There were 82 Covid -related admissions of children to intensive care from March 2020 to the end of July last year and 41 diagnosed with a rare condition associated with the virus
The 41 admissions of children were for a diagnosis of Paediatric Inflammatory Multisystem Syndrome (PIMS-Ts), a condition that happens weeks after someone has had Covid.
It causes swelling throughout the body and makes children very sick, but there is effective treatment.
Signs and symptoms include fever, tummy pain, vomiting, diarrhoea, rash, red eyes and swollen lips or tongue.
There were no Covid-related deaths among children during that same period, said the report on paediatric critical care by the National Office of Clinical Audit (NOCA).
The median age of Covid-related admissions was four years, length of stay was three days and mechanical ventilation was required by 33 children.
The total number of children admitted to paediatric critical care units generally during 2020 was 1,399 – a 9pc reduction in overall admissions when compared with 2019.
Meanwhile, one in ten children in intensive care from 2018-2020 were discharged out-of-hours, which is substandard and should be avoided where possible, said the audit.

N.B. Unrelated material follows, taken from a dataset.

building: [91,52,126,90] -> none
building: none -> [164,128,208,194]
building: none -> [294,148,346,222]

The audit of paediatric critical care said that during the evening and night-time there is reduced medical and nursing staff availability on wards, and senior staff are less likely to be there to review the patient.

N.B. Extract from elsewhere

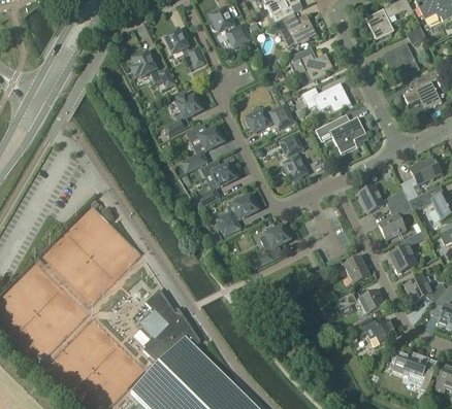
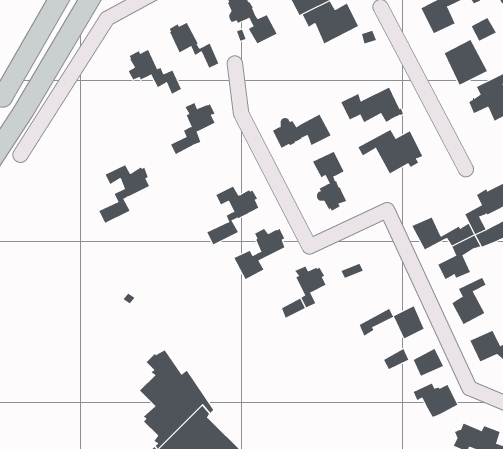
building: [290,46,332,81] -> none
building: [182,125,223,172] -> [98,164,150,224]

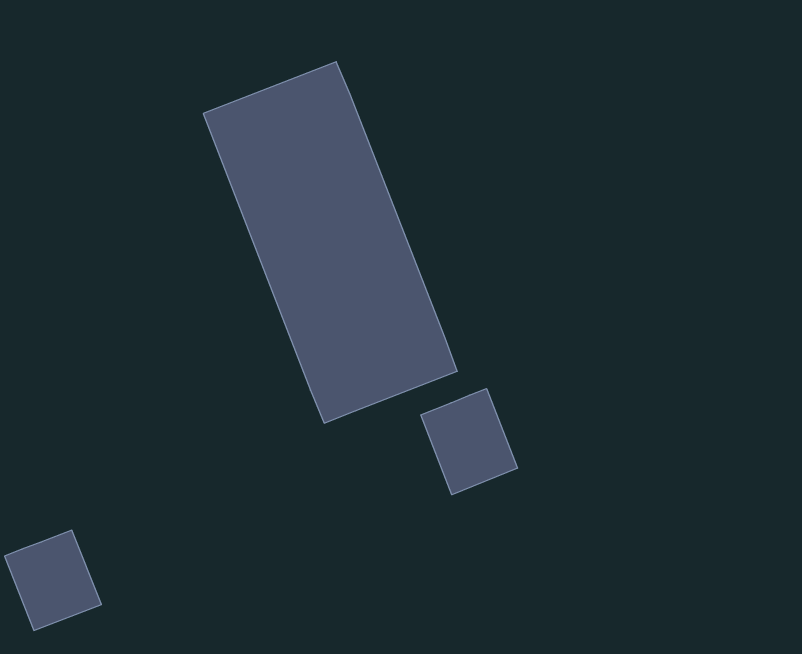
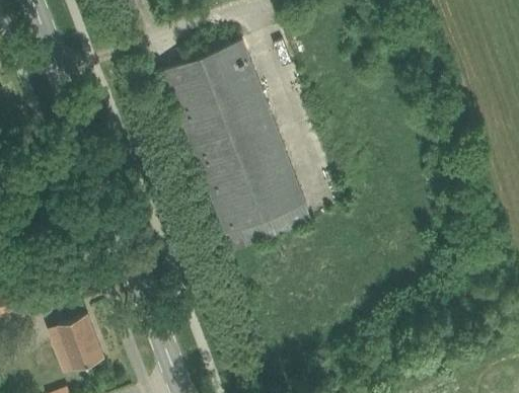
building: [421,389,517,495] -> none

There were 68 children admitted to adult intensive care units in 2020, down 111 from 2019.
Of these, 40pc were admitted to Galway intensive care unit and 16pc to Cork intensive care unit.

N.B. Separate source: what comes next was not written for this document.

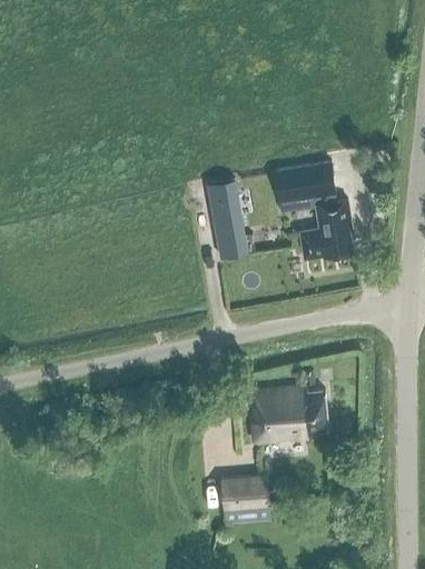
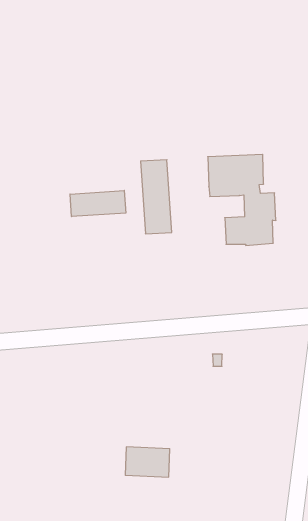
building: none -> [70,190,126,217]
building: [256,388,327,439] -> none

The mortality rate in paediatric critical care units in the Republic is low at 4pc.
Deaths in these units accounted for 21pc of all deaths in the paediatric population in the country in 2020.
The number of patients admitted to paediatric critical care units in 2020 was affected by the onset of Covid.
“While not a disease primarily of children requiring critical care, the reduced incidence of other respiratory infections and diseases, such as viral bronchiolitis and pneumonia, was reflected in reduced numbers of patients requiring emergency admission,” said the audit.
In 2020, 1.7pc of patients were readmitted within 48 hours of discharge. Emergency readmissions to the same unit within 48 hours of discharge may mean that a child was discharged too early or into the wrong care environment, or that the need for future critical care was not predicted.
There is no standard acceptable rate of emergency readmissions within 48 hours to critical care, but they are considered a rare event. Low readmission rates are generally accepted as an indicator of good-quality care.
The audit said that a national respiratory paediatric extracorporeal life support (ECLS) programme should be progressed in Children’s Health Ireland.
A number of children had to be transferred abroad for this treatment, as there is no formally funded and resourced paediatric respiratory ECLS programme in this country.
Respiratory ECLS provides life-saving treatment for infants and children with very severe lung failure.